After the service, he asked the priest what that had been about. He was told he hadn’t presented himself properly for Communion and thus appeared to be a possible Catholic imposter. “We can’t let the Eucharist get into the wrong hands,” the priest said.

The Sisters of Providence are among some 340 religious congregations in the United States currently under the Vatican’s microscope. Before the Apostolic Visitation and leadership conference investigations are complete, the superiors general and other leaders of these orders will be made to produce voluminous reports to church leadership about activities, attitudes, charisms, founders, missions, ministries and finances.

The time and energy that will be spent on these examinations may yet match the considerable sum of money (yet to be raised) that will pay for the effort. The moral justification of the expenditures in a church charged with caring for the poor and marginalized of society may prove the most daunting task of all.

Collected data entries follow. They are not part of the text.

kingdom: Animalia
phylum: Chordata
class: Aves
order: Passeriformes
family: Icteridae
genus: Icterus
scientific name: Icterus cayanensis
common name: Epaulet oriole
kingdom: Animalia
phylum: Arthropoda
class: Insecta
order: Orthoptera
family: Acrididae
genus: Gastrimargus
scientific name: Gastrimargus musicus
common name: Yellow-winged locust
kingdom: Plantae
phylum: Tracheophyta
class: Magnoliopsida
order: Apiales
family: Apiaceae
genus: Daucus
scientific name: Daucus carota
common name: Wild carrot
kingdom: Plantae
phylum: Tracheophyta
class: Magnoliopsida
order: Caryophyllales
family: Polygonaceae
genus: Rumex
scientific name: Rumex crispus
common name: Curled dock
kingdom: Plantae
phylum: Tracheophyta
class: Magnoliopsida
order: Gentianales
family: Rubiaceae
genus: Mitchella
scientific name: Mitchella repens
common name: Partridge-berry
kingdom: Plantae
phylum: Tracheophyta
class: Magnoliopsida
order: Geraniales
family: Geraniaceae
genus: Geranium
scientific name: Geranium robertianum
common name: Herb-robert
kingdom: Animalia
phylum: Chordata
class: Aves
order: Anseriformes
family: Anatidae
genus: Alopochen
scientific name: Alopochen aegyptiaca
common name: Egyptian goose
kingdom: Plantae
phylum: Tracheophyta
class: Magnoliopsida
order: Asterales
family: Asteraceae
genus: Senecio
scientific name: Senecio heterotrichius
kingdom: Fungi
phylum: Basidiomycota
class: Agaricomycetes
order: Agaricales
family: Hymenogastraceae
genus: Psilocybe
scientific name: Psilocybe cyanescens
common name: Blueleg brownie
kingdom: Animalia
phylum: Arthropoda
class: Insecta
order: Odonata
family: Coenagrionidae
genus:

A few days after my retreat at St. Mary of-the-Woods, I was reading through Henri Nouwen’s, “In the Name of Jesus: Reflections on Christian Leadership.” A Catholic priest from 1957 until his death in 1996, Nouwen taught at Notre Dame, Harvard and Yale, but ultimately chose to spend the rest of his life ministering to the mentally disabled. In his essay, “The Temptation: To Be Powerful,” he wrote:

“The long, painful history of the Church is the history of people ever and again tempted to choose power over love, control over the cross, being a leader over being led. Those who resisted this temptation to the end and thereby give us hope are the true saints.”

A lot of them can be found weekdays in Mass at Owens Hall.